━━━ EXERCISE MATERIAL

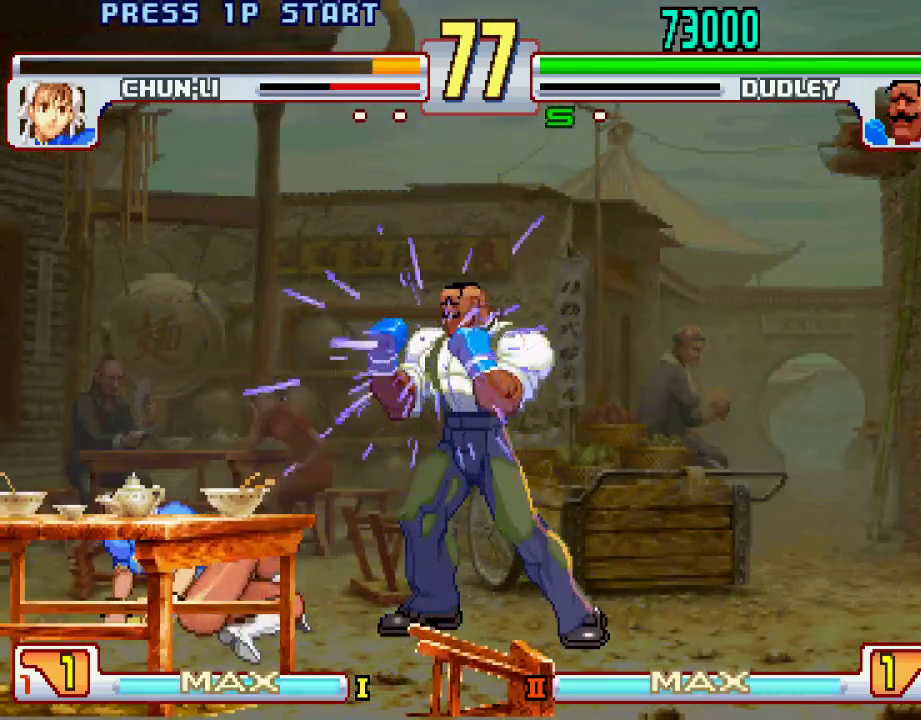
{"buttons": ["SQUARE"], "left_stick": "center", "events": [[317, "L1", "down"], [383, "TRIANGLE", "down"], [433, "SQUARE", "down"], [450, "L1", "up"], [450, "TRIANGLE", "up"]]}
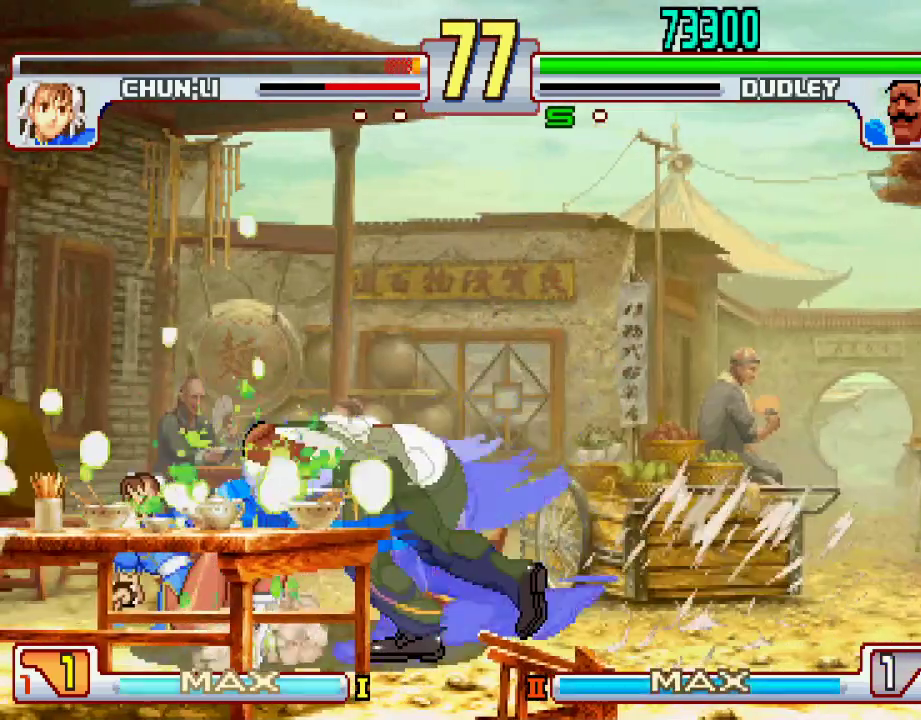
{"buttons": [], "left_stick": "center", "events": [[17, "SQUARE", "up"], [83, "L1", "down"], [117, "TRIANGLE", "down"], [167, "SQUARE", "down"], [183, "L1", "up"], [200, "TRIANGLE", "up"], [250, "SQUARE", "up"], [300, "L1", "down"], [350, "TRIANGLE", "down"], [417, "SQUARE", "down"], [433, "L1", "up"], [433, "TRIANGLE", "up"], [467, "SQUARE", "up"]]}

━━━━━━
━━━ EXERCISE MATERIAL

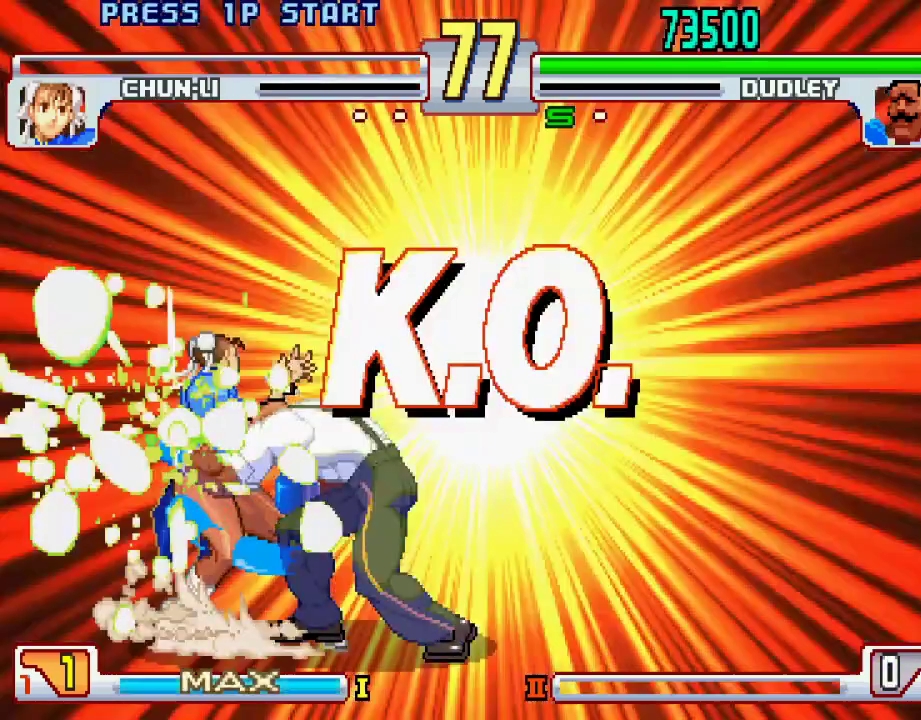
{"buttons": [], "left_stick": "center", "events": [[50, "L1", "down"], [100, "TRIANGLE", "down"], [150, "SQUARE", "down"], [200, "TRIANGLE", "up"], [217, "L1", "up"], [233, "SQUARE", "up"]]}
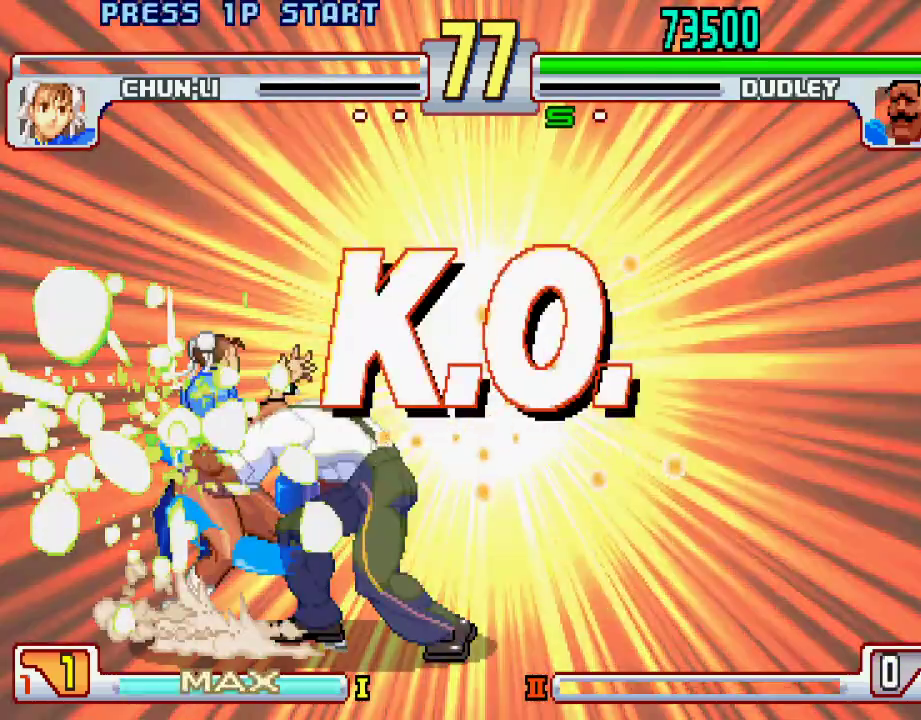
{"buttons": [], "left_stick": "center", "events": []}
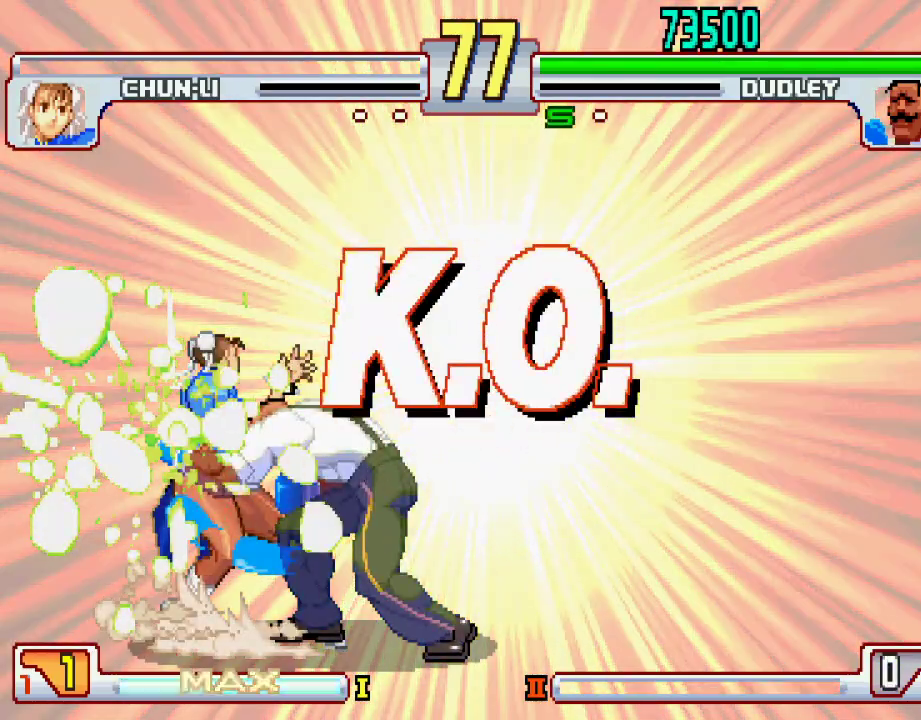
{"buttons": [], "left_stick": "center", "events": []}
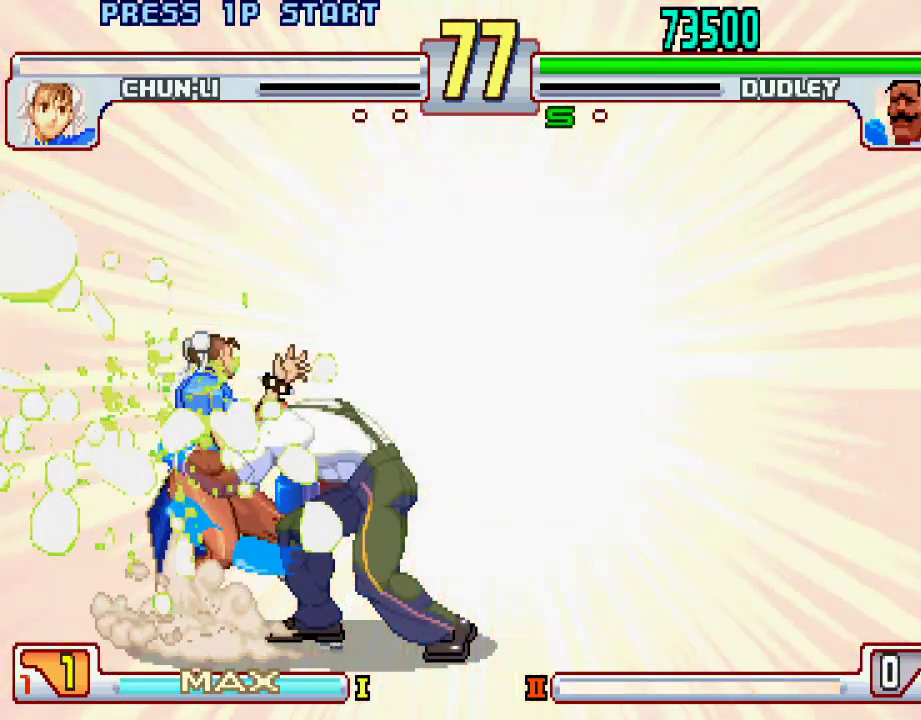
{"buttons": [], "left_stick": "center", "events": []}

━━━━━━

# HOW TO COMPLETE THIS TASK:
When a line contains the string "SQUARE", copy it from the records.

# ANSWER:
{"buttons": ["SQUARE"], "left_stick": "center", "events": [[317, "L1", "down"], [383, "TRIANGLE", "down"], [433, "SQUARE", "down"], [450, "L1", "up"], [450, "TRIANGLE", "up"]]}
{"buttons": [], "left_stick": "center", "events": [[17, "SQUARE", "up"], [83, "L1", "down"], [117, "TRIANGLE", "down"], [167, "SQUARE", "down"], [183, "L1", "up"], [200, "TRIANGLE", "up"], [250, "SQUARE", "up"], [300, "L1", "down"], [350, "TRIANGLE", "down"], [417, "SQUARE", "down"], [433, "L1", "up"], [433, "TRIANGLE", "up"], [467, "SQUARE", "up"]]}
{"buttons": [], "left_stick": "center", "events": [[50, "L1", "down"], [100, "TRIANGLE", "down"], [150, "SQUARE", "down"], [200, "TRIANGLE", "up"], [217, "L1", "up"], [233, "SQUARE", "up"]]}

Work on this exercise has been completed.